Nella vita intellettuale assumere un atteggiamento elitario le sembra necessario? E altrettanto, socialmente parlando?
Forse Lei pensa che io abbia un atteggiamento elitario. Non credo di averlo. Faccio quello che mi pare e vedo chi mi pare. Uno dei miei migliori amici è l’antico postino di Giuncarico, in Maremma: non certo perché appartiene al popolo, ma perché è molto simpatico e intelligente. Non ritengo di appartenere alla società letteraria. Andare ad un convegno o assistere a un premio sono, per me, la peggiore delle condanne.
Tra gli scrittori conosciuti personalmente, qual è quello che le ha lasciato davvero il segno, per umanità e profondità di spirito?
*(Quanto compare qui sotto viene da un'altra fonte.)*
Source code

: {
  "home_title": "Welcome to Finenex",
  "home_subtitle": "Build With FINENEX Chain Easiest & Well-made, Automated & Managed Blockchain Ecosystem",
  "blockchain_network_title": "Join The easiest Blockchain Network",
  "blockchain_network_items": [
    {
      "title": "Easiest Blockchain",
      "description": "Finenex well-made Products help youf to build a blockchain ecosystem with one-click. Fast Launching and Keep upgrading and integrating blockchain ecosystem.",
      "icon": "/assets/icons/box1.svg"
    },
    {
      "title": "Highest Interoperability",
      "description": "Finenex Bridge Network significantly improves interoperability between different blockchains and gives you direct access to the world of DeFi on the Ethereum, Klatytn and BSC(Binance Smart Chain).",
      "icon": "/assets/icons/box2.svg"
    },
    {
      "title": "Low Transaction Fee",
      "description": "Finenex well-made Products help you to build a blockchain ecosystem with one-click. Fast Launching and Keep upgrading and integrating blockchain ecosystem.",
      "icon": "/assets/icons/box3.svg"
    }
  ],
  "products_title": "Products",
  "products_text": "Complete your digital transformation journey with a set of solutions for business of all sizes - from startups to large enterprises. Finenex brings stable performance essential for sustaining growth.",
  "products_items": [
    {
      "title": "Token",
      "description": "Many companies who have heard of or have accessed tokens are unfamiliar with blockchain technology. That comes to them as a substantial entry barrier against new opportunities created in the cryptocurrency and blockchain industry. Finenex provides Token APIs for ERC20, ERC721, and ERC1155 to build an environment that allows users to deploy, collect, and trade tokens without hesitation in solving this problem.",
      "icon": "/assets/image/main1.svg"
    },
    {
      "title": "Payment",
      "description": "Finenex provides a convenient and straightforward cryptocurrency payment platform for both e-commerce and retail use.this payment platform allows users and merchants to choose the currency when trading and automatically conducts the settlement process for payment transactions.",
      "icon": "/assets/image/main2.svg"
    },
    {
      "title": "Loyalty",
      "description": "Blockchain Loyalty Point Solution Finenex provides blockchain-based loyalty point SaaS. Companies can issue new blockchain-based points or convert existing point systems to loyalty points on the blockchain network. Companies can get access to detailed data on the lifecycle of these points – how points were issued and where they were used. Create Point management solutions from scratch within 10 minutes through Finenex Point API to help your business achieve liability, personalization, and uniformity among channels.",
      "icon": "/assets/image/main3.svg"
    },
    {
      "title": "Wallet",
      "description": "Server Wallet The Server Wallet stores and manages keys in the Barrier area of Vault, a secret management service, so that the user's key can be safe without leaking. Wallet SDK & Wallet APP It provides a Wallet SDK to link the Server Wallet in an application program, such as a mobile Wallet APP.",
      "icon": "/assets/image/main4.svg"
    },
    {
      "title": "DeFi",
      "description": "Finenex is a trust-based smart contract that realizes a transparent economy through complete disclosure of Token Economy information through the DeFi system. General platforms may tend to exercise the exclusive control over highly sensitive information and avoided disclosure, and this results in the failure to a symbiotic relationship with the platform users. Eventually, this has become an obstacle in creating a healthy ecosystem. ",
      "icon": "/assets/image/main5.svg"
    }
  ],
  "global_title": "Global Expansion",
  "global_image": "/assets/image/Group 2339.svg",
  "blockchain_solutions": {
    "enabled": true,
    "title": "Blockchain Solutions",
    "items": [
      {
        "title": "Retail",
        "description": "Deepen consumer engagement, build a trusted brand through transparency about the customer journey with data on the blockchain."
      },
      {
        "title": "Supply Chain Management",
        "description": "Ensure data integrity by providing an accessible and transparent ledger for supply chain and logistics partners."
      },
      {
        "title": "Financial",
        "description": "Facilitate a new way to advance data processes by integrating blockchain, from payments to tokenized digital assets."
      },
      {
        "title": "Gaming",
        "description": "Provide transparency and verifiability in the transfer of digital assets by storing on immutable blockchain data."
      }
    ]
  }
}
Certamente, Carlo Emilio Gadda. L’ho frequentato moltissimo, dal 1955 alla sua morte. Era l’unico uomo grande che abbia mai conosciuto: era grande qualsiasi cosa facesse, dicesse o pensasse. Ho una profonda venerazione per lui.
Cioran si diceva sconvolto dalla quantità di libri “che non mi dicono nulla, che non mi riguardano, e ai quali mi è impossibile riconoscere un valore oggettivo. So che non avrebbero dovuto essere scritti”. Per lei vale lo stesso discorso?
Non leggo mai i libri che non mi dicono nulla. Lo si capisce dalle prime cinque righe.
Perché non si è dedicato interamente alla narrativa?
Sarebbe stato un disastro. Non saprei scrivere romanzi: mi mancano completamente i doni della immaginazione e della visione, senza i quali non si possono scrivere. Ho invece il dono della costruzione. Posso raccontare – cioè interpretare raccontando – solo cose che altri hanno già raccontato.
Secondo Bloy, i critici sono quelle strane persone che si ostinano a trovar domicilio in un letto altrui. E per lei?
Bloy aveva ragione, anche se il suo letto mi piace poco. Sainte-Beuve l’aveva detto molto meglio. Diceva che tutti i critici hanno qualcosa del viandante, del vagabondo, dell’ebreo errante e soprattutto dell’attore, che “muta ogni sera il costume, il volto, la parte”. E aggiungeva: “Lo spirito deve essere a casa propria soprattutto quando è fuori di casa propria. Sempre da un’altra parte, sempre altrove, questo è il suo motto”.